Reproduce every entry exactly.

### RECORD EXTRACTS

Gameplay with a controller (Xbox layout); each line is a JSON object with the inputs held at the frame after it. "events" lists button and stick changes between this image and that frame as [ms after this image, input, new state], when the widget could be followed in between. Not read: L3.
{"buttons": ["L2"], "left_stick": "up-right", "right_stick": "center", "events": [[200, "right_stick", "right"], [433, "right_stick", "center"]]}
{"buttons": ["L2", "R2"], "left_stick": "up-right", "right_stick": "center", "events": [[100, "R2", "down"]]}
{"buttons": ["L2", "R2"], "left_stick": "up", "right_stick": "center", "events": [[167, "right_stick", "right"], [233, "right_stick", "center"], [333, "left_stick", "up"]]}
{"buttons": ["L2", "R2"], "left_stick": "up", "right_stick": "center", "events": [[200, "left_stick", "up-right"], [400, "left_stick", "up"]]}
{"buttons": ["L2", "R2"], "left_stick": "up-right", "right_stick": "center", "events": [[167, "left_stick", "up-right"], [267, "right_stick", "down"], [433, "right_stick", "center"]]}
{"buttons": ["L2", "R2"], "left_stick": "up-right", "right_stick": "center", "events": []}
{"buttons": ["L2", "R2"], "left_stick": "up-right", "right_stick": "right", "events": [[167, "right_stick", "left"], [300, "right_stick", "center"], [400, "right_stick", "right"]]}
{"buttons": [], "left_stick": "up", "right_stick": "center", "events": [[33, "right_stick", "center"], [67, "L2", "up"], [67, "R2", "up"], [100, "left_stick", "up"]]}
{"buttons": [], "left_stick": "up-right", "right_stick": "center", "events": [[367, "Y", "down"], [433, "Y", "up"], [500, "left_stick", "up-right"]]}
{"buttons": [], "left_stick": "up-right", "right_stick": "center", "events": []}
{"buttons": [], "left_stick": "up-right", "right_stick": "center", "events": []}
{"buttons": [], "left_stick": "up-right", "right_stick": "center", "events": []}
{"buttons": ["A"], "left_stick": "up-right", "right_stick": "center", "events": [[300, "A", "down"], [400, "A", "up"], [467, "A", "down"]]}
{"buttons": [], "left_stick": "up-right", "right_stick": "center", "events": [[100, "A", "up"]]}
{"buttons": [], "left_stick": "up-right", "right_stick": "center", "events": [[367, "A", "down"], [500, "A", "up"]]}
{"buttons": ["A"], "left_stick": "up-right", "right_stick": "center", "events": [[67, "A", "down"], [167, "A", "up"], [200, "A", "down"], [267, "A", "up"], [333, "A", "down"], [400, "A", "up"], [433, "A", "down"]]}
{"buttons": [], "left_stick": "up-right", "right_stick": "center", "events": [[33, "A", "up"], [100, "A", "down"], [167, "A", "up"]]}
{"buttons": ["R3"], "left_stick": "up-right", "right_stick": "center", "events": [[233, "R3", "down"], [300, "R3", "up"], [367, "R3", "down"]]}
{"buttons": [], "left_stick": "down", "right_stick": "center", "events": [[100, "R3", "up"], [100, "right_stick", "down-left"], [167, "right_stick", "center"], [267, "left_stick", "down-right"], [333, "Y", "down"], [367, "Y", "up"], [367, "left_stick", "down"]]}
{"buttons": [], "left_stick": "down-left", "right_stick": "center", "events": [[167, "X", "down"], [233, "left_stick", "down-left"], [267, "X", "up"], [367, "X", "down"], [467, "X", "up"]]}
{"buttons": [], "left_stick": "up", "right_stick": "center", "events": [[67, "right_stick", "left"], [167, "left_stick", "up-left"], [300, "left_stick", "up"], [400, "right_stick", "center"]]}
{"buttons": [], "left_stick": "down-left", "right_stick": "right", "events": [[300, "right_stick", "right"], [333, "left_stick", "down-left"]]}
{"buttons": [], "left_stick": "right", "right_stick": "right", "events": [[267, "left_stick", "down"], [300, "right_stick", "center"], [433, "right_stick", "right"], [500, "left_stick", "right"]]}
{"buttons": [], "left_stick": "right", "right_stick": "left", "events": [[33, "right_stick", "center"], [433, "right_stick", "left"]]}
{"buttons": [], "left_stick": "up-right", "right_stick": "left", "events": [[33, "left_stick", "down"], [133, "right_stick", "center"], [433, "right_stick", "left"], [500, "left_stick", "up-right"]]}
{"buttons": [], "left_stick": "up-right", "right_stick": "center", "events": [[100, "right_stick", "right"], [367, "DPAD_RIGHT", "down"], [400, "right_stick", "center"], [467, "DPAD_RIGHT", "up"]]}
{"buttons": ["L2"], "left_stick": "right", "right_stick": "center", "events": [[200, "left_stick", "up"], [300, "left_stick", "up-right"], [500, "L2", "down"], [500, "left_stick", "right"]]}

######

EXERCISE RESPONSE =
Gameplay with a controller (Xbox layout); each line is a JSON object with the inputs held at the frame after it. "events" lists button and stick changes between this image and that frame as [ms after this image, input, new state], when the widget could be followed in between. Not read: L3.
{"buttons": ["L2"], "left_stick": "up-right", "right_stick": "center", "events": [[200, "right_stick", "right"], [433, "right_stick", "center"]]}
{"buttons": ["L2", "R2"], "left_stick": "up-right", "right_stick": "center", "events": [[100, "R2", "down"]]}
{"buttons": ["L2", "R2"], "left_stick": "up", "right_stick": "center", "events": [[167, "right_stick", "right"], [233, "right_stick", "center"], [333, "left_stick", "up"]]}
{"buttons": ["L2", "R2"], "left_stick": "up", "right_stick": "center", "events": [[200, "left_stick", "up-right"], [400, "left_stick", "up"]]}
{"buttons": ["L2", "R2"], "left_stick": "up-right", "right_stick": "center", "events": [[167, "left_stick", "up-right"], [267, "right_stick", "down"], [433, "right_stick", "center"]]}
{"buttons": ["L2", "R2"], "left_stick": "up-right", "right_stick": "center", "events": []}
{"buttons": ["L2", "R2"], "left_stick": "up-right", "right_stick": "right", "events": [[167, "right_stick", "left"], [300, "right_stick", "center"], [400, "right_stick", "right"]]}
{"buttons": [], "left_stick": "up", "right_stick": "center", "events": [[33, "right_stick", "center"], [67, "L2", "up"], [67, "R2", "up"], [100, "left_stick", "up"]]}
{"buttons": [], "left_stick": "up-right", "right_stick": "center", "events": [[367, "Y", "down"], [433, "Y", "up"], [500, "left_stick", "up-right"]]}
{"buttons": [], "left_stick": "up-right", "right_stick": "center", "events": []}
{"buttons": [], "left_stick": "up-right", "right_stick": "center", "events": []}
{"buttons": [], "left_stick": "up-right", "right_stick": "center", "events": []}
{"buttons": ["A"], "left_stick": "up-right", "right_stick": "center", "events": [[300, "A", "down"], [400, "A", "up"], [467, "A", "down"]]}
{"buttons": [], "left_stick": "up-right", "right_stick": "center", "events": [[100, "A", "up"]]}
{"buttons": [], "left_stick": "up-right", "right_stick": "center", "events": [[367, "A", "down"], [500, "A", "up"]]}
{"buttons": ["A"], "left_stick": "up-right", "right_stick": "center", "events": [[67, "A", "down"], [167, "A", "up"], [200, "A", "down"], [267, "A", "up"], [333, "A", "down"], [400, "A", "up"], [433, "A", "down"]]}
{"buttons": [], "left_stick": "up-right", "right_stick": "center", "events": [[33, "A", "up"], [100, "A", "down"], [167, "A", "up"]]}
{"buttons": ["R3"], "left_stick": "up-right", "right_stick": "center", "events": [[233, "R3", "down"], [300, "R3", "up"], [367, "R3", "down"]]}
{"buttons": [], "left_stick": "down", "right_stick": "center", "events": [[100, "R3", "up"], [100, "right_stick", "down-left"], [167, "right_stick", "center"], [267, "left_stick", "down-right"], [333, "Y", "down"], [367, "Y", "up"], [367, "left_stick", "down"]]}
{"buttons": [], "left_stick": "down-left", "right_stick": "center", "events": [[167, "X", "down"], [233, "left_stick", "down-left"], [267, "X", "up"], [367, "X", "down"], [467, "X", "up"]]}
{"buttons": [], "left_stick": "up", "right_stick": "center", "events": [[67, "right_stick", "left"], [167, "left_stick", "up-left"], [300, "left_stick", "up"], [400, "right_stick", "center"]]}
{"buttons": [], "left_stick": "down-left", "right_stick": "right", "events": [[300, "right_stick", "right"], [333, "left_stick", "down-left"]]}
{"buttons": [], "left_stick": "right", "right_stick": "right", "events": [[267, "left_stick", "down"], [300, "right_stick", "center"], [433, "right_stick", "right"], [500, "left_stick", "right"]]}
{"buttons": [], "left_stick": "right", "right_stick": "left", "events": [[33, "right_stick", "center"], [433, "right_stick", "left"]]}
{"buttons": [], "left_stick": "up-right", "right_stick": "left", "events": [[33, "left_stick", "down"], [133, "right_stick", "center"], [433, "right_stick", "left"], [500, "left_stick", "up-right"]]}
{"buttons": [], "left_stick": "up-right", "right_stick": "center", "events": [[100, "right_stick", "right"], [367, "DPAD_RIGHT", "down"], [400, "right_stick", "center"], [467, "DPAD_RIGHT", "up"]]}
{"buttons": ["L2"], "left_stick": "right", "right_stick": "center", "events": [[200, "left_stick", "up"], [300, "left_stick", "up-right"], [500, "L2", "down"], [500, "left_stick", "right"]]}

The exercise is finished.